Ahmed Yesevî, Yesi’ye yerleştikten sonra Türkistan’ın çeşitli
yerlerinden gelerek ondan eğitim alan kimseler Anadolu ve
Balkanlarda İslâm’ın yayılmasını sağladılar.
Pir-i Türkisatan, talebelerine Türkçe hitap etti ve onları bu dille
söylediği hikmetlerle eğitti.
Bismillah dep beyân eyley hikmet aytıp
Tâliblerge dürr ü gevher saçtım mena
Riyazetni kattığ tartıp kanlar yutup
Men defter-i sâni sözin açtım mena
Bismillah deyip beyan ederek hikmet söyleyip
Taleb edenlere inci, cevher saçtım ben işte.
Riyâzeti sıkı çekip, kanlar yutup
“İkinci defter” sözlerini açtım ben işte.
(Hoca Ahmed Yesevi, Divan-ı Hikmet, Haz. Hayati Bice, s.3)
Ahmed Yesevî’nin adıyla kurulan Yeseviyye tarikatı, Anadolu’ya
gelememiş, ancak onun pınarından içen dervişler, Yesevî’nin birlik
hikmetlerini bu topraklara getirmişlerdir. Anadolu Selçuklu Devleti
ve beylikler devrinde Anadolu’ya gelen ve “Abdalan-ı Rum” diye de
adlandırılan Horasan Erenleri, bu hikmetlerle Anadolu’ya geldiler.

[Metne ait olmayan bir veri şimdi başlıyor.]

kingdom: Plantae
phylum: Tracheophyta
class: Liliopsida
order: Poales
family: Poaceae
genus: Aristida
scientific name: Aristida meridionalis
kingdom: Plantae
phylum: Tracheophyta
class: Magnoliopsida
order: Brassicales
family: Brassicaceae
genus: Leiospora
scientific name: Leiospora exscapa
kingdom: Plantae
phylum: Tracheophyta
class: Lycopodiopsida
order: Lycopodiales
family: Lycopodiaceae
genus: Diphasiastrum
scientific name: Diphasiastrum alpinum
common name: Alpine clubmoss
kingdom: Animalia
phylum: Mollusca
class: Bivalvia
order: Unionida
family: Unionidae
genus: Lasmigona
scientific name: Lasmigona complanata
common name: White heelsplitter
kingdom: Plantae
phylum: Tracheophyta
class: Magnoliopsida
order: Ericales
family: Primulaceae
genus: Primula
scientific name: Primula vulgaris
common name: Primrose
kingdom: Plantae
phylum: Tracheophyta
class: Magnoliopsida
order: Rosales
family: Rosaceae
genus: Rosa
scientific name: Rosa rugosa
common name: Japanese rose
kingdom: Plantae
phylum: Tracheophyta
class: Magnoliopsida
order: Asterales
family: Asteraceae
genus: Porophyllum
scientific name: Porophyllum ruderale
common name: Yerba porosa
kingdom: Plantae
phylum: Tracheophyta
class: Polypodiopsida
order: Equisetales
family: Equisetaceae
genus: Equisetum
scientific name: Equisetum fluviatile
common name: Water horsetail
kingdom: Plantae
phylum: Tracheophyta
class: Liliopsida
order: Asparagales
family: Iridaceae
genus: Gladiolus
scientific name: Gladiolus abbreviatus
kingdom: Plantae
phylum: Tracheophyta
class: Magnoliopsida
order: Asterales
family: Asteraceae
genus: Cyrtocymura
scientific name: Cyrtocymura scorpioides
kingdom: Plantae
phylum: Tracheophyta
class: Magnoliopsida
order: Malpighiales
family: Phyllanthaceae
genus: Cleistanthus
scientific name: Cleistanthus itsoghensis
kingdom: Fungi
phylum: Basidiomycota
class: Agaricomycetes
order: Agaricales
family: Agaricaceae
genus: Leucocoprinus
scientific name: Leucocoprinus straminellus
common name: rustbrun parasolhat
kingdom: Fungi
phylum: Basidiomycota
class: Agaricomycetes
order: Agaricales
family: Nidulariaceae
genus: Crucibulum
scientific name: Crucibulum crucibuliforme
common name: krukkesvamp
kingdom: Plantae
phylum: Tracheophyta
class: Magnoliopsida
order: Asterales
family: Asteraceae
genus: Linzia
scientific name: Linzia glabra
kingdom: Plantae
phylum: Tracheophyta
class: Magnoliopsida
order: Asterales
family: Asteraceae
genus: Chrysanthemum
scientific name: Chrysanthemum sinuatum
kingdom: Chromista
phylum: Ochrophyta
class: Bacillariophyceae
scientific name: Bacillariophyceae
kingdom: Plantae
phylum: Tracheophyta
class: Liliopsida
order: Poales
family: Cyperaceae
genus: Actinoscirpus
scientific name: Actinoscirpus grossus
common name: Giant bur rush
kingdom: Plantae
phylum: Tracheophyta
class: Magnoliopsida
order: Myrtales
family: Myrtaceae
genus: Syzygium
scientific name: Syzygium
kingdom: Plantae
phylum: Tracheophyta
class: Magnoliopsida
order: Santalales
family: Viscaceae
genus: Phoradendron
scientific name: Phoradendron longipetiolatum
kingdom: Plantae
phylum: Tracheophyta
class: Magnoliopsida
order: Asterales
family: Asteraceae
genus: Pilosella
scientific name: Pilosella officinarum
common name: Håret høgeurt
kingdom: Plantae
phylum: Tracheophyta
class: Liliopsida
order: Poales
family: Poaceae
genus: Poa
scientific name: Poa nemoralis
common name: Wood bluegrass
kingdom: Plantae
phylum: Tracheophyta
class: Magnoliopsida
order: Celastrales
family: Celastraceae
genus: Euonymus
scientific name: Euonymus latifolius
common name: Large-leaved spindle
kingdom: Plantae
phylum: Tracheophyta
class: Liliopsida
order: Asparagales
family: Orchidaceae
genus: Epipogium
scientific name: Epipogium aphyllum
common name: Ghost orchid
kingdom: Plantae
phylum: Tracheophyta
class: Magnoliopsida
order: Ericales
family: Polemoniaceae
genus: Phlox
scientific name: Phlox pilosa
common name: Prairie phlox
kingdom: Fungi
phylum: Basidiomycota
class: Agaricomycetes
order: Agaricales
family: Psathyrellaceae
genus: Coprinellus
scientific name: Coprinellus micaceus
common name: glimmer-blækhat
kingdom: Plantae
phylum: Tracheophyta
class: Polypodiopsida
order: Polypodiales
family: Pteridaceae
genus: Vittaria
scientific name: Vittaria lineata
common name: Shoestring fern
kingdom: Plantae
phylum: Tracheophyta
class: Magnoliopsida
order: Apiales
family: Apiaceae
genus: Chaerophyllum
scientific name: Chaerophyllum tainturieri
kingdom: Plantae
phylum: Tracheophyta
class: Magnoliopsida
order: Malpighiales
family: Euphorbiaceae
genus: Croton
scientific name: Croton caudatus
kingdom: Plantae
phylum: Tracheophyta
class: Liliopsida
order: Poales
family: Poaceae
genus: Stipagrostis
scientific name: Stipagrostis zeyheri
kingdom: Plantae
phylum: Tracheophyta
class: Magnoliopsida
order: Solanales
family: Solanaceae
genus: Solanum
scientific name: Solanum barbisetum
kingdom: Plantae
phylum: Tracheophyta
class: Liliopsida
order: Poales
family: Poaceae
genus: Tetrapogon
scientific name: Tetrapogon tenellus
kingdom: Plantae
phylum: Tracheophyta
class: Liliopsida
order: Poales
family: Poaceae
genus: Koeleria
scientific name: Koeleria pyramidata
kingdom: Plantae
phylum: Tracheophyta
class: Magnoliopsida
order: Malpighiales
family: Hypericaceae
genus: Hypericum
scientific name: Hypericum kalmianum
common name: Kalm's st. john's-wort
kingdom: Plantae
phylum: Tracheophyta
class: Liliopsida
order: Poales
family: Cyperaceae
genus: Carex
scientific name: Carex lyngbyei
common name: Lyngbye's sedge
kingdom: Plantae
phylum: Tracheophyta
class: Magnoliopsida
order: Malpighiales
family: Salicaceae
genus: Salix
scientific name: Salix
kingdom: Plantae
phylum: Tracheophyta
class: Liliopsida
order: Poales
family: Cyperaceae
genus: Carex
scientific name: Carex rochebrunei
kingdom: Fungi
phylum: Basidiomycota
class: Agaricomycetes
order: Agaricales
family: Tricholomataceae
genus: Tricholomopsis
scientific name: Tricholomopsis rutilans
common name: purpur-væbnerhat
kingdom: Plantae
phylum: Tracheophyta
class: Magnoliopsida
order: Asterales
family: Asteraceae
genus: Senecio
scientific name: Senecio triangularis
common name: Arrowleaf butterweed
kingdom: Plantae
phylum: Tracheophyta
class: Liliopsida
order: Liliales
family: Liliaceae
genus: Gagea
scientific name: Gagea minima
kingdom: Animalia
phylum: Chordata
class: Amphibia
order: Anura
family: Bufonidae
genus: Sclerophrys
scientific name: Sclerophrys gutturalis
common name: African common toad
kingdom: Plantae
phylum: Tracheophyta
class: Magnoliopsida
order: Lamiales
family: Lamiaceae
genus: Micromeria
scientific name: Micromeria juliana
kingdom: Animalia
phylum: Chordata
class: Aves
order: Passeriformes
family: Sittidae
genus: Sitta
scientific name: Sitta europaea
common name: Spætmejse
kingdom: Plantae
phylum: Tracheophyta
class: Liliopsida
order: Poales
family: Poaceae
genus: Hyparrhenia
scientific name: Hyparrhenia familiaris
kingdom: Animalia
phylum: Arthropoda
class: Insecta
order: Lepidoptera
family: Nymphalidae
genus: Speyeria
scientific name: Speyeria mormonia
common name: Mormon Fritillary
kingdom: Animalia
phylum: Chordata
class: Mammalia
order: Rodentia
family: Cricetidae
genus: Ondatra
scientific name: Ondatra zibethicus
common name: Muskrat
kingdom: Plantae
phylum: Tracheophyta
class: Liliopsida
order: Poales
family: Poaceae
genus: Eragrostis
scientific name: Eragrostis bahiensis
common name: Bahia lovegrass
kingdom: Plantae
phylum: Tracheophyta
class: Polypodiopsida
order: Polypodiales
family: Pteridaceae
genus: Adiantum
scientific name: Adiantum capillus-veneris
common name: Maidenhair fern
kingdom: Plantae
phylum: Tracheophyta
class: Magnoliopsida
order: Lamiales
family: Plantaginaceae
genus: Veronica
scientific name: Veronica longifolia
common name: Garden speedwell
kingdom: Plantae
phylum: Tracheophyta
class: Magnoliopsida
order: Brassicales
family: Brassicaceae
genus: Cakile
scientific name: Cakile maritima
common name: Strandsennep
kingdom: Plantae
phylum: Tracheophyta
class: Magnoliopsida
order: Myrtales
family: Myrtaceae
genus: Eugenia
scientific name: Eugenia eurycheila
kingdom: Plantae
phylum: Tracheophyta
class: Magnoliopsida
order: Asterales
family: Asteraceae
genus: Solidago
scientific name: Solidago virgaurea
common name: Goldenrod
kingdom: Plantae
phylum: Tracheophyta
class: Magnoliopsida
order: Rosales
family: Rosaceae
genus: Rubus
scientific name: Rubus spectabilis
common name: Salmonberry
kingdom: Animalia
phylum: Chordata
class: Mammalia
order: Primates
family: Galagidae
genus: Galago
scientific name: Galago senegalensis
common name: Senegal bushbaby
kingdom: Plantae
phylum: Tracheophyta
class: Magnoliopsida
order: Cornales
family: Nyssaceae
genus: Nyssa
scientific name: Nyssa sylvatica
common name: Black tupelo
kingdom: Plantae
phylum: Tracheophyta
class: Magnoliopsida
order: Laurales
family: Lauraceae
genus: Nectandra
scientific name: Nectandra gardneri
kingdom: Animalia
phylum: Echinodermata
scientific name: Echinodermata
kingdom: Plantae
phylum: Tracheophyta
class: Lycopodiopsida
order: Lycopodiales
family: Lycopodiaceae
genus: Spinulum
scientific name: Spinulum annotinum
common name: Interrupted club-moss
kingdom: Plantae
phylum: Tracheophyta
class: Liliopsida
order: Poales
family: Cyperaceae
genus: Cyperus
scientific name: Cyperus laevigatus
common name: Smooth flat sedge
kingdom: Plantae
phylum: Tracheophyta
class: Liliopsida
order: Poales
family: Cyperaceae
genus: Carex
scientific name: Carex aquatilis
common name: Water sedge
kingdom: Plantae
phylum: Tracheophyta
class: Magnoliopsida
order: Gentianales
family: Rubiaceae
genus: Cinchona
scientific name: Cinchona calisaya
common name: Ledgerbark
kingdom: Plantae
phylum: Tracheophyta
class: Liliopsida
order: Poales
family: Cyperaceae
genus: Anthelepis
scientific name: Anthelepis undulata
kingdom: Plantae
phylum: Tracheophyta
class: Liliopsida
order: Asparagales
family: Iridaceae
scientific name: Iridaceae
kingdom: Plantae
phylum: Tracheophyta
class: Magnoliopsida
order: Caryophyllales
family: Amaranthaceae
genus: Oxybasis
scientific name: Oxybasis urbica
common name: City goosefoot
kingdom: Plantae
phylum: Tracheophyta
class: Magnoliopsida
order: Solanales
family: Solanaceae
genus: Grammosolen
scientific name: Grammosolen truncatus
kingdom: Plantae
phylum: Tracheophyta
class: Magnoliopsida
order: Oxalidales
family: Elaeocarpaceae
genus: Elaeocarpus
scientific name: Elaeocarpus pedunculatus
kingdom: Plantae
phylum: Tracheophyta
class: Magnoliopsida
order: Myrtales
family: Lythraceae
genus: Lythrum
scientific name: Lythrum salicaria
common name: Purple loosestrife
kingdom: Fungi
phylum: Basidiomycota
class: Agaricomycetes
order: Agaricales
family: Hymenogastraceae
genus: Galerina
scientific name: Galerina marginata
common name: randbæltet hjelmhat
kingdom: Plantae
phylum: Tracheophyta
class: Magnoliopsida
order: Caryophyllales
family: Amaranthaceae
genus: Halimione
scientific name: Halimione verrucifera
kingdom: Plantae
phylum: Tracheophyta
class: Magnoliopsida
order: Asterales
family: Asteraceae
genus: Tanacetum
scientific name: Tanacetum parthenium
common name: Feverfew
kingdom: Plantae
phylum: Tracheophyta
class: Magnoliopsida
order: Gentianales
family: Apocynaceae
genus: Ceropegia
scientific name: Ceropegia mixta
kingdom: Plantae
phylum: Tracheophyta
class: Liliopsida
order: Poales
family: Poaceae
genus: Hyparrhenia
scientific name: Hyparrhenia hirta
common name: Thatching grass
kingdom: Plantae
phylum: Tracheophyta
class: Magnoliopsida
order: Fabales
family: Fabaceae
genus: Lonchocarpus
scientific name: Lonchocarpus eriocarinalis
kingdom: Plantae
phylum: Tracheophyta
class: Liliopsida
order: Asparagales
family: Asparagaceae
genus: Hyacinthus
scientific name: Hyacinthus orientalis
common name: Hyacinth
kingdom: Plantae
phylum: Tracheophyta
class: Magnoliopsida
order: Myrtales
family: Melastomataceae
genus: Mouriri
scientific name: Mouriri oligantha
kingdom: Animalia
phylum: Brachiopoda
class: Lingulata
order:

Yahya Kemâl onların Anadolu’daki cevelanını şu mısralarda
terennüm etmiştir:
Fer almışken tulû-ı kibriyâdan
Bu gün bî-vâye kalmış her ziyâdan
Bu mülkün farkı yok bir tengnâdan
Niçin nûr inmiyor artık semâdan?
Bu şek, bağrımda her gün gâh ü bî-gâh
Dolaştım “Hû! ” deyüp dergâh dergâh
Ümid ettim ki bir pîr-i dil-âgâh
Desün “Destûr! ” mihrâb-ı hafâdan
Abâ var, post var, meydanda er yok
Horâsân erlerinden bir haber yok
Uzun yollarda durdum hiç eser yok
Diyâr-ı Rûm’a gelmiş evliyâdan
Ahmed Yesevî’nin en çok dikkat çektiği hususlardan birisi
eğitimdir. Zira eğitimin olmadığı yerde huzurdan, birlik ve
beraberlikten bahsetmek mümkün değildir. İşte O’nun cahilliğin
tehlikelerine dikkat çeken hikmetleri:
Cahilleri benden sorma göğüsüm çıka
Hakk’dan korkub yas tutsam güler kahkahayla
Ağzı açık nefsi ulu misli lakka
Cahillerden korkub Sana geldim ben işte
Birşey umma cahillerden kadrini bilmez
Karanlık içinde yol şaşırsan yola salmaz
Boyun büküp yalvarsan elini tutmaz
Cahilleri şikayet ederek geldim ben işte
Önce-sonra iyiler gitti kaldım yalnız
Cahillerden işitmedim bir güzel söz
Bilge gitti cahiller kaldı çektim üzüntü
Anadolu’da istikrarın olmadığı bir devirde ortay çıkan Yunus Emre
de Yesevî dilinden söylemiştir. İşte Yunus’un sözleri:
Aşkın aldı benden beni
Bana seni gerek seni
Ben yanarım dün ü günü
Bana seni gerek sen
Şu mısralarda Ahmed Yesevî’nindir:
Aşkın eyledi şeyda beni cümle, alem bildi beni,
Kaygım sensin gece gündüz, bana sen gereksin.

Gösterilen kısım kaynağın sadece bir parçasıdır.